Assignment
Please copy out the records that follow exactly as they stand.

(Beginning of Given data)

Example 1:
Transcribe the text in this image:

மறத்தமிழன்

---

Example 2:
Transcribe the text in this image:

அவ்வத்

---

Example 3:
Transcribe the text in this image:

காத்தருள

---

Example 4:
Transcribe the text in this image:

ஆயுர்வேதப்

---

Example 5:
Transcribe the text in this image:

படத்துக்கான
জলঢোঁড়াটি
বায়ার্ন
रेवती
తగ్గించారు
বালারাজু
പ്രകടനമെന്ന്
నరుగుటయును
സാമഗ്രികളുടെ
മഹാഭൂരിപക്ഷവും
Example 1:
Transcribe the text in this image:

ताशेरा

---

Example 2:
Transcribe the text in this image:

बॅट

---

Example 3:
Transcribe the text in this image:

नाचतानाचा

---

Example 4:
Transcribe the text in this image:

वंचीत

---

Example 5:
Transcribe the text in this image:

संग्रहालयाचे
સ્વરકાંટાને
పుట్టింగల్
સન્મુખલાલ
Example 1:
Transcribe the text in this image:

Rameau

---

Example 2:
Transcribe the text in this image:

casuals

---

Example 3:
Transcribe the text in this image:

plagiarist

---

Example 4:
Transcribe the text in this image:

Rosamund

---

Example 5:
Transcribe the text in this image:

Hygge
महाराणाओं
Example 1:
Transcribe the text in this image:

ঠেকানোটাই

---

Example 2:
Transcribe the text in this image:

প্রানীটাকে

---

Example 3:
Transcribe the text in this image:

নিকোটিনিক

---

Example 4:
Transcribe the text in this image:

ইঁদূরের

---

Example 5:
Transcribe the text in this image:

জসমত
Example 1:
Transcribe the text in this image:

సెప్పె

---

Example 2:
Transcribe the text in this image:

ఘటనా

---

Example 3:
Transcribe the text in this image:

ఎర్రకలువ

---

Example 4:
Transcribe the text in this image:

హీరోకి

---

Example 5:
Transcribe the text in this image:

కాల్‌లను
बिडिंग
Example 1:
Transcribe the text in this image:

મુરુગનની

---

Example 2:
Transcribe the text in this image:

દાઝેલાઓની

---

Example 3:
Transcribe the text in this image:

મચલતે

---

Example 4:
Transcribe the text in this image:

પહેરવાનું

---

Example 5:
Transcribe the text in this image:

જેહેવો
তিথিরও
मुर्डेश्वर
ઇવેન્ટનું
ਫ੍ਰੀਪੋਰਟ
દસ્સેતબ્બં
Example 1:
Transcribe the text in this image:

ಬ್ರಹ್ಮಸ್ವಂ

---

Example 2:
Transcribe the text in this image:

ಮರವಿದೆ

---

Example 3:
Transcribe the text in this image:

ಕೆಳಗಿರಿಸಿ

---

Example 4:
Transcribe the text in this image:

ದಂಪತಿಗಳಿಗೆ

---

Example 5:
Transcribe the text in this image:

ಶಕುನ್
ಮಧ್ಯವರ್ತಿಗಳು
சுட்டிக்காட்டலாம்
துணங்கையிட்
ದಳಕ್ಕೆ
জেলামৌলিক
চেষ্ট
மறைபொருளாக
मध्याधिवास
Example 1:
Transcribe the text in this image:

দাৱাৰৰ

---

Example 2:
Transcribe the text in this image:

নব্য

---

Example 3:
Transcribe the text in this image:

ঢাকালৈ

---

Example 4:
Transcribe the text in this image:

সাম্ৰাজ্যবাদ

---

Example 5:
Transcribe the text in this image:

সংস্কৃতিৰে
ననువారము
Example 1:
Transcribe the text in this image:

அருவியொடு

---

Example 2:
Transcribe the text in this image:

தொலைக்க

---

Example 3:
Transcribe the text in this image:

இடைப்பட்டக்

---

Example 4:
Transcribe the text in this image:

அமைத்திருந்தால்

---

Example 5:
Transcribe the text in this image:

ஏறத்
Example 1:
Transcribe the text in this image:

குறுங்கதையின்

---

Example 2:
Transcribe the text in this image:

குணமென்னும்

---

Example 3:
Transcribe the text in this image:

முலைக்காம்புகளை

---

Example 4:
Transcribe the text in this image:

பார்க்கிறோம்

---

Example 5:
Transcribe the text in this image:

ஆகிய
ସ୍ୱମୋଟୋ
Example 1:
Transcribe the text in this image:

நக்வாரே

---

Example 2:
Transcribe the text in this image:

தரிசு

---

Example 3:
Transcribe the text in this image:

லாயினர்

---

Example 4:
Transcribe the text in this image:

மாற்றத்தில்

(End of Given data)

Solution for this exercise
Example 1:
Transcribe the text in this image:

மறத்தமிழன்

---

Example 2:
Transcribe the text in this image:

அவ்வத்

---

Example 3:
Transcribe the text in this image:

காத்தருள

---

Example 4:
Transcribe the text in this image:

ஆயுர்வேதப்

---

Example 5:
Transcribe the text in this image:

படத்துக்கான
জলঢোঁড়াটি
বায়ার্ন
रेवती
తగ్గించారు
বালারাজু
പ്രകടനമെന്ന്
నరుగుటయును
സാമഗ്രികളുടെ
മഹാഭൂരിപക്ഷവും
Example 1:
Transcribe the text in this image:

ताशेरा

---

Example 2:
Transcribe the text in this image:

बॅट

---

Example 3:
Transcribe the text in this image:

नाचतानाचा

---

Example 4:
Transcribe the text in this image:

वंचीत

---

Example 5:
Transcribe the text in this image:

संग्रहालयाचे
સ્વરકાંટાને
పుట్టింగల్
સન્મુખલાલ
Example 1:
Transcribe the text in this image:

Rameau

---

Example 2:
Transcribe the text in this image:

casuals

---

Example 3:
Transcribe the text in this image:

plagiarist

---

Example 4:
Transcribe the text in this image:

Rosamund

---

Example 5:
Transcribe the text in this image:

Hygge
महाराणाओं
Example 1:
Transcribe the text in this image:

ঠেকানোটাই

---

Example 2:
Transcribe the text in this image:

প্রানীটাকে

---

Example 3:
Transcribe the text in this image:

নিকোটিনিক

---

Example 4:
Transcribe the text in this image:

ইঁদূরের

---

Example 5:
Transcribe the text in this image:

জসমত
Example 1:
Transcribe the text in this image:

సెప్పె

---

Example 2:
Transcribe the text in this image:

ఘటనా

---

Example 3:
Transcribe the text in this image:

ఎర్రకలువ

---

Example 4:
Transcribe the text in this image:

హీరోకి

---

Example 5:
Transcribe the text in this image:

కాల్‌లను
बिडिंग
Example 1:
Transcribe the text in this image:

મુરુગનની

---

Example 2:
Transcribe the text in this image:

દાઝેલાઓની

---

Example 3:
Transcribe the text in this image:

મચલતે

---

Example 4:
Transcribe the text in this image:

પહેરવાનું

---

Example 5:
Transcribe the text in this image:

જેહેવો
তিথিরও
मुर्डेश्वर
ઇવેન્ટનું
ਫ੍ਰੀਪੋਰਟ
દસ્સેતબ્બં
Example 1:
Transcribe the text in this image:

ಬ್ರಹ್ಮಸ್ವಂ

---

Example 2:
Transcribe the text in this image:

ಮರವಿದೆ

---

Example 3:
Transcribe the text in this image:

ಕೆಳಗಿರಿಸಿ

---

Example 4:
Transcribe the text in this image:

ದಂಪತಿಗಳಿಗೆ

---

Example 5:
Transcribe the text in this image:

ಶಕುನ್
ಮಧ್ಯವರ್ತಿಗಳು
சுட்டிக்காட்டலாம்
துணங்கையிட்
ದಳಕ್ಕೆ
জেলামৌলিক
চেষ্ট
மறைபொருளாக
मध्याधिवास
Example 1:
Transcribe the text in this image:

দাৱাৰৰ

---

Example 2:
Transcribe the text in this image:

নব্য

---

Example 3:
Transcribe the text in this image:

ঢাকালৈ

---

Example 4:
Transcribe the text in this image:

সাম্ৰাজ্যবাদ

---

Example 5:
Transcribe the text in this image:

সংস্কৃতিৰে
ననువారము
Example 1:
Transcribe the text in this image:

அருவியொடு

---

Example 2:
Transcribe the text in this image:

தொலைக்க

---

Example 3:
Transcribe the text in this image:

இடைப்பட்டக்

---

Example 4:
Transcribe the text in this image:

அமைத்திருந்தால்

---

Example 5:
Transcribe the text in this image:

ஏறத்
Example 1:
Transcribe the text in this image:

குறுங்கதையின்

---

Example 2:
Transcribe the text in this image:

குணமென்னும்

---

Example 3:
Transcribe the text in this image:

முலைக்காம்புகளை

---

Example 4:
Transcribe the text in this image:

பார்க்கிறோம்

---

Example 5:
Transcribe the text in this image:

ஆகிய
ସ୍ୱମୋଟୋ
Example 1:
Transcribe the text in this image:

நக்வாரே

---

Example 2:
Transcribe the text in this image:

தரிசு

---

Example 3:
Transcribe the text in this image:

லாயினர்

---

Example 4:
Transcribe the text in this image:

மாற்றத்தில்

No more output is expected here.